EasyJet was promoted to the blue-chip index last month after a strong run for its shares, which are up 40% so far this year. The Luton-based airline, which joined the stock market in 2000, has benefited from improved operational performance and the launch of allocated seating.

It has consistently beaten City expectations for profits but a long-running war of words with founder and major shareholder Sir Stelios Haji-Ioannou has overshadowed some of its recent success.

Sir Stelios, whose family holds around 36% of the company’s shares, has been unhappy at plans to place a large order for a fleet of more fuel-efficient aircraft.

Britons’ appetite for fast food is expected to continue driving growth at pizza delivery chain Domino’s, which updates on trading for the first three months of the year on Thursday.

While heavy snowfall affected its performance, Domino’s said it made a “solid” start in the first seven weeks of 2013, with like-for-like sales in the UK stores up by 1.6%. The chain said that would have been 2.6% growth without the snow.

Analysts at Numis said: “We expect like-for-like (LFL) sales to have picked up over the subsequent six weeks, aided by half-term and cold weather.

“Over the full year, LFL sales should benefit from higher advertising, smarter marketing and further new product launches.”

Numis sees Domino’s making pre-tax profits of £50.5m for the year to the end of December, up from £46.7m in 2012.

However, analysts at N+1 Singer recently downgraded the group from buy to hold on valuation grounds, arguing that its shares are likely to run out of steam after a strong run.

Domino’s shares have risen by almost 100p since the end of 2012 to around 596p, giving the company a market value of close to £1billion.

A consensus of 10 analysts, supplied by the company, sees the group reporting profits of £51.5m for the year.

Fourth-quarter results from Booker Group will shine a light on recent trading as the cash and carry chain celebrates approval for its takeover of smaller rival Makro.

Booker was handed a boost recently when the Competition Commission (CC) provisionally approved its acquisition of the 30-store chain.

Booker supplies nearly half a million businesses including corner shops, pubs and restaurants from its 172 sites across the UK.

The commission ruled that the enlarged group will “continue to face sufficient competition from other wholesalers”.

On Thursday the chain reports on trading for the three months to the end of March, ahead of its release of full-year earnings expected in May.

Analysts expect the chain to post full-year pre-tax profits of £95.7m, according to a consensus of 10 analysts supplied by the company.
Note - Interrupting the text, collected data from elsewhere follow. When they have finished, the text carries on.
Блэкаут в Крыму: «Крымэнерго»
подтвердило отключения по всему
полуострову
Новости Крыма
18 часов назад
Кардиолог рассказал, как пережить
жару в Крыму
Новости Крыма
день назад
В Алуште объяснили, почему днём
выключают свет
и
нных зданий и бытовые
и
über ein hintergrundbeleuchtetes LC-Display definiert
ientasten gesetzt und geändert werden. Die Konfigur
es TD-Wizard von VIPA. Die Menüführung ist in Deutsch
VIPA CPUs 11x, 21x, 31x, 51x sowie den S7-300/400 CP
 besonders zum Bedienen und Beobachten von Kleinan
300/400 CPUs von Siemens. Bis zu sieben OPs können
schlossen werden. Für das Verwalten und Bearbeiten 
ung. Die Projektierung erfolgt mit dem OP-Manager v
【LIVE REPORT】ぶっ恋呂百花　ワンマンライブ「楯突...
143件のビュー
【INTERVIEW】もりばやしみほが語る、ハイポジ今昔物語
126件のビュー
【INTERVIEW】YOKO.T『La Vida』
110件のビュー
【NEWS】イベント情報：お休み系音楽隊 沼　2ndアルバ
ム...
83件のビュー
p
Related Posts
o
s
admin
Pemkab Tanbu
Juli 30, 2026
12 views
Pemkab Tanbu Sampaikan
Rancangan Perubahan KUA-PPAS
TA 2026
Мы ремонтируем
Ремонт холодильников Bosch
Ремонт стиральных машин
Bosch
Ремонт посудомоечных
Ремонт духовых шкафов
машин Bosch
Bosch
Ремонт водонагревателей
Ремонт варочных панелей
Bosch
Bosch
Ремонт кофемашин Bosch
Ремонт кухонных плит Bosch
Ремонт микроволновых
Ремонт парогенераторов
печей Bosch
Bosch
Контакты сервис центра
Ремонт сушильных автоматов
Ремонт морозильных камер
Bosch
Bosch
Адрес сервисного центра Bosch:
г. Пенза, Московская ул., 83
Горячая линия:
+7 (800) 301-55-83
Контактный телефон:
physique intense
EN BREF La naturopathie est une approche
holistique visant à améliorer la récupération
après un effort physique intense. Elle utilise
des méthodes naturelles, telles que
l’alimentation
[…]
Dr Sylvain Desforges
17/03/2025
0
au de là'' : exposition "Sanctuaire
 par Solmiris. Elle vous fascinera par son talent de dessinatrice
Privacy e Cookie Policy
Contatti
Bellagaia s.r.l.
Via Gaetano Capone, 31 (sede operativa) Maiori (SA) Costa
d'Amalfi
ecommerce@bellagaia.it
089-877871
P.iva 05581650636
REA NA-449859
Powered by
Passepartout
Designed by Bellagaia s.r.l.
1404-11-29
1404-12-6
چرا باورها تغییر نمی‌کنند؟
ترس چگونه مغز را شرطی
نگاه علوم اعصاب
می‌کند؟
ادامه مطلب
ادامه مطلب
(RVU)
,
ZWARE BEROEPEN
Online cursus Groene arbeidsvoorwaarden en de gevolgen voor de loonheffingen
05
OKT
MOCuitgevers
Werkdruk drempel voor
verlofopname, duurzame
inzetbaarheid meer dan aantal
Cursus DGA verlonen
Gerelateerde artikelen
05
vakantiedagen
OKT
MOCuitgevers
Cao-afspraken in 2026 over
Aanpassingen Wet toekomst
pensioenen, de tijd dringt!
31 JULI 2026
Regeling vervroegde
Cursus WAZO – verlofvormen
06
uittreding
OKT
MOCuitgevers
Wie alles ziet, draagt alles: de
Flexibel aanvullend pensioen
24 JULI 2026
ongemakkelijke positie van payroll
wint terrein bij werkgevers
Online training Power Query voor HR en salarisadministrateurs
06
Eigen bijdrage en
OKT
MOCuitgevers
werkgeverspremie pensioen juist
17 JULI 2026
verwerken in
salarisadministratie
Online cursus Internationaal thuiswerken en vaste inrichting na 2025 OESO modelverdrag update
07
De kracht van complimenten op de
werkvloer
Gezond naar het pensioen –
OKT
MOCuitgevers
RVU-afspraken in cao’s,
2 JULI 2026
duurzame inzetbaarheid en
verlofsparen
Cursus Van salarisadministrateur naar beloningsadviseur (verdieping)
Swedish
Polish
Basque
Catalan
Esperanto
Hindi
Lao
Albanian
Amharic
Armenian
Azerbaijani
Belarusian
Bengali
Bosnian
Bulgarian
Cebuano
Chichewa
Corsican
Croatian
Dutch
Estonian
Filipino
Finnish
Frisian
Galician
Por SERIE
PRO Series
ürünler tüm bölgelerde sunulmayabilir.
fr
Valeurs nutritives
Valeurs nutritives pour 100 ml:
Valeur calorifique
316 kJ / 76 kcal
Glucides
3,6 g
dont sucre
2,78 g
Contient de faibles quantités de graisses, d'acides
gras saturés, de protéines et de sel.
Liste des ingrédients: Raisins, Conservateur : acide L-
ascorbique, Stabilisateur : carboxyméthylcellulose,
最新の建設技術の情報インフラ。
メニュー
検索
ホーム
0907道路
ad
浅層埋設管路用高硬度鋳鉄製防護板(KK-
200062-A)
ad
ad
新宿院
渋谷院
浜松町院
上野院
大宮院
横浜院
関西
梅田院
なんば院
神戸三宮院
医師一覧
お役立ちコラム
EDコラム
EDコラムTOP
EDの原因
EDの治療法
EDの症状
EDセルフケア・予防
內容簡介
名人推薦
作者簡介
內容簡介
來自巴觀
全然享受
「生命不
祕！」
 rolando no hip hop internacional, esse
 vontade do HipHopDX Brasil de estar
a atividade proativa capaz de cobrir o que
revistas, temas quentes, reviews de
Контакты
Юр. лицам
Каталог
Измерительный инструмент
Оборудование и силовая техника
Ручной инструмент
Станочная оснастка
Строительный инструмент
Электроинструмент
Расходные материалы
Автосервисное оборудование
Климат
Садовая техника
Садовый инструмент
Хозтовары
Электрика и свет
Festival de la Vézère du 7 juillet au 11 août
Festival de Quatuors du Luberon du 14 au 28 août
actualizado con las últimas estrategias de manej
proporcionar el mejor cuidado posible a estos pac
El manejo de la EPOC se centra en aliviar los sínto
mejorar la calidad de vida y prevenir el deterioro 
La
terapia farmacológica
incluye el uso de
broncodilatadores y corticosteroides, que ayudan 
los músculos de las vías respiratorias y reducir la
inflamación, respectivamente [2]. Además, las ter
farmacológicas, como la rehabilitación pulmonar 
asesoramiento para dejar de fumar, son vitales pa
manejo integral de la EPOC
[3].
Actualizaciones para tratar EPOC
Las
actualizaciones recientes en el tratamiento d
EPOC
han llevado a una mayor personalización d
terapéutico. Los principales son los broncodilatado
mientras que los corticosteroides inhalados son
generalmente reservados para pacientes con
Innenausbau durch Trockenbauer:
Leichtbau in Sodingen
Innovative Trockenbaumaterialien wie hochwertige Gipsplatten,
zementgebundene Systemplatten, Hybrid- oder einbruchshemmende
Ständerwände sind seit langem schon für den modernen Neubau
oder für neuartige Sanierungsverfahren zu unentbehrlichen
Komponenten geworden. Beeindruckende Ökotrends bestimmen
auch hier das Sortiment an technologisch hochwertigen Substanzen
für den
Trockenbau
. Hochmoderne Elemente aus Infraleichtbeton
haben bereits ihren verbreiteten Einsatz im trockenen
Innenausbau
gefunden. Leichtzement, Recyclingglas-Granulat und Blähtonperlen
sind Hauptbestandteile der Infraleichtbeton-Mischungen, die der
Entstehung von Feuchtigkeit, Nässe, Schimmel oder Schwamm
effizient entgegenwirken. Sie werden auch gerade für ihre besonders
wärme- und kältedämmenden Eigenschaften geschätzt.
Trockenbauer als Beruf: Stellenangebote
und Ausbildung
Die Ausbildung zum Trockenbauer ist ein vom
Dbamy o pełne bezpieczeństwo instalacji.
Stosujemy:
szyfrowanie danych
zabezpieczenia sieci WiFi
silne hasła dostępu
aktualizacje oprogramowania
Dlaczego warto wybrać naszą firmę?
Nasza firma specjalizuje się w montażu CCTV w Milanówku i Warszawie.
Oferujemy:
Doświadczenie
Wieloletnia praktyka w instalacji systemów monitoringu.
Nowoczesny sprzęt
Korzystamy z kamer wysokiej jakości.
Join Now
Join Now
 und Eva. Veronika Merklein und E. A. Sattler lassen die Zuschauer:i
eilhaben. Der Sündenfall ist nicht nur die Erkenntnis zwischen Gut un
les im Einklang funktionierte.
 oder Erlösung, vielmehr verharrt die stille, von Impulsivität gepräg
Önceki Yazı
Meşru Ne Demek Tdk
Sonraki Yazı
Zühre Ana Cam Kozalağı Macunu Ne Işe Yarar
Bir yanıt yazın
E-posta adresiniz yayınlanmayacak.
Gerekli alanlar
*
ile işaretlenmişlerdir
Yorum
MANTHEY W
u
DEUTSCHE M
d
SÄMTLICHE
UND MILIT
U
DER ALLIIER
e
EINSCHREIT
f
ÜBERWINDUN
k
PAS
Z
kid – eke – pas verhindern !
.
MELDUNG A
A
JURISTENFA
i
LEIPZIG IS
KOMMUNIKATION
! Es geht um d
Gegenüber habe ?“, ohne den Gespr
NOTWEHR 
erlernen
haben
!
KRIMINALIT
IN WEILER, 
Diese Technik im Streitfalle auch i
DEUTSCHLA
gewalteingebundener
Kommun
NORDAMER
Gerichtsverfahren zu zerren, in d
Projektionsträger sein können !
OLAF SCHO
That compares with £90.8m earned a year earlier.

Revenues are forecast to hit £4.03bn, up from £3.6bn a year earlier. The chain also supplies Marks & Spencer, HMV, WHSmith’s shops in transport hubs and Odeon cinemas.

In its third quarter, underlying sales rose 3.1%, with non-tobacco sales up by 4.1% and tobacco sales up by 1.3%.

Booker has been held back from integrating the loss-making Makro chain while the CC probe is ongoing.

Nicola Mallard, analyst at house broker Investec Securities, said: “The group will soon be able to press ahead with its integration plans - which will have been well-rehearsed by now - although we would point out Makro is still loss-making.”

She added: “The group’s initial decision to buy Makro has been vindicated and the management can now get to work putting this new space to profitable work.”